Appendix D: Fourier analysis of oceanic oxygen time series in GEOCLIM Turonian experiment

This Appendix presents the Fourier transform analysis of the experiments presented in Sect. 4 (more specifically, Sect. 4.5). We computed the Fourier transforms of the 95–85 Ma time series of the three orbital parameters (Fig. D1a–c) and of the Arctic and North Atlantic open-ocean oxygen concentration of the corresponding GEOCLIM experiment (Fig. D1d–i). For all time series, the time average was removed before computing the fast Fourier transform. To identify the contribution of the three orbital parameters in the oxygen time series, we simply selected non-overlapping frequency ranges (colored in Fig. D1) and looked at the peaks within those frequency ranges in the oxygen Fourier transform.

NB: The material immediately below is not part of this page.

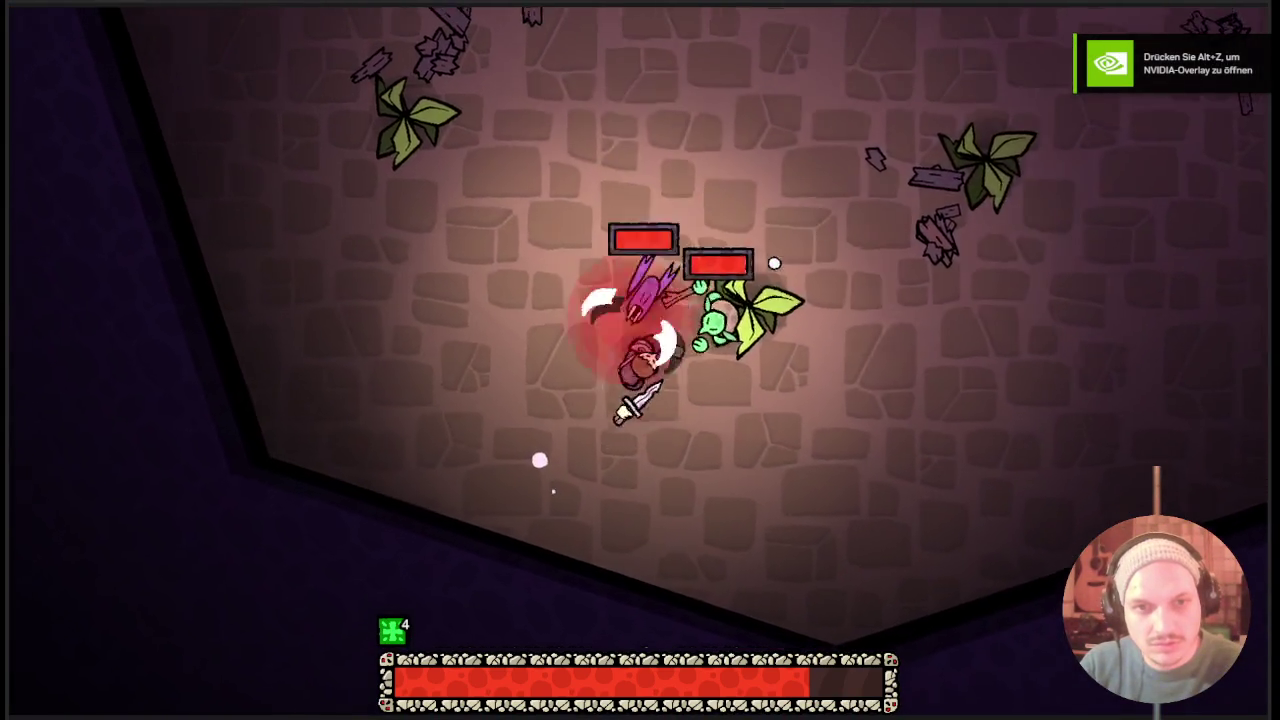
Slash at nearby enemies while moving around the room as poison damages them.
{"action": "left_click", "coordinate": [640, 486]}
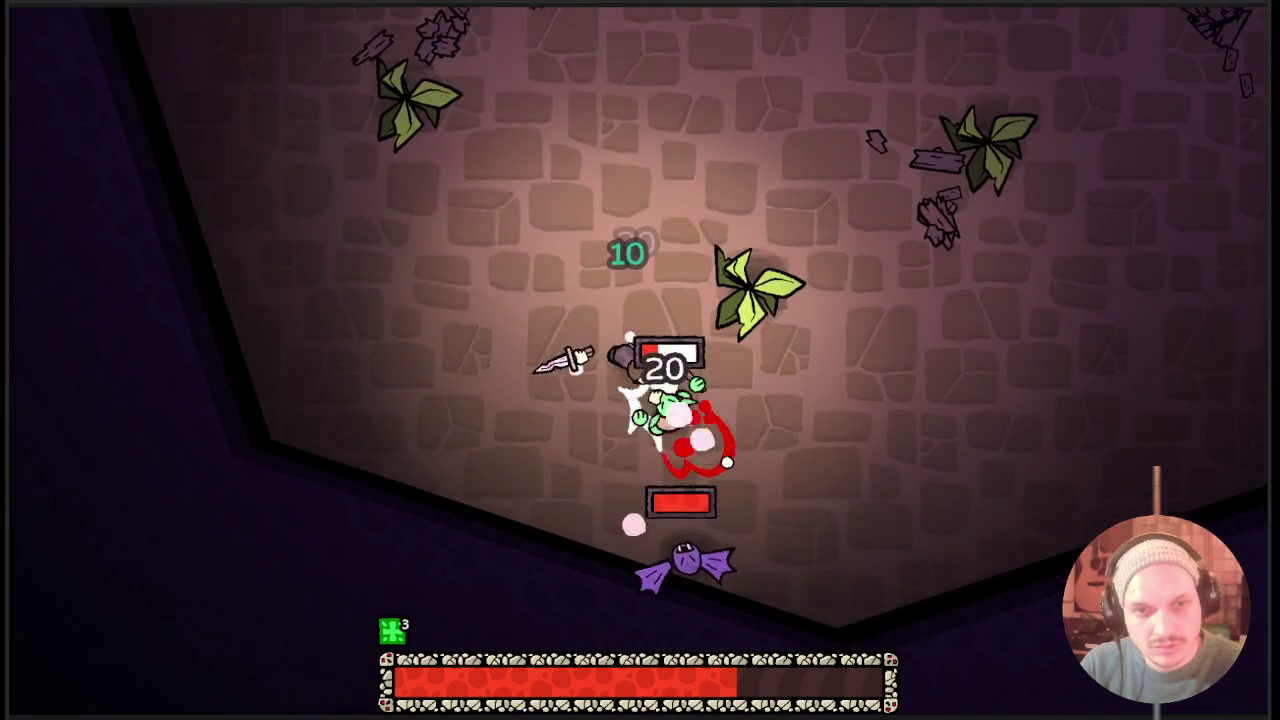
{"action": "key", "text": "w"}
{"action": "key", "text": "a"}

Figure D1 Amplitude spectrum of the Fourier transforms of the 95–85 Ma time series of orbital parameters and of open-ocean oceanic oxygen concentration from the 95–85 Ma GEOCLIM transient simulation (see Sect. 4.5). (a) Eccentricity, (b) cosine of precession angle ω, (c) obliquity, (d) O₂ in the surface (0–100 m) Arctic, (e) O₂ in the intermediate (100–900 m) Arctic, and (f) O₂ in the deep (900 m–bottom) Arctic; (g–i) same as (d–f) for the North Atlantic. Small encapsulated panels are close-ups of the 0–0.02 kyr⁻¹ frequency range for the corresponding bigger panels. Minor ticks on the “period” axis are every 1 kyr up to 20 kyr, every 10 kyr up to 100 kyr (200 kyr in the close-up panel), and every 100 kyr from 200 kyr to 1 Myr in the close-up panel. The non-overlapping frequency ranges associated with each orbital parameter are colored in red (eccentricity), violet (precession), and green (obliquity).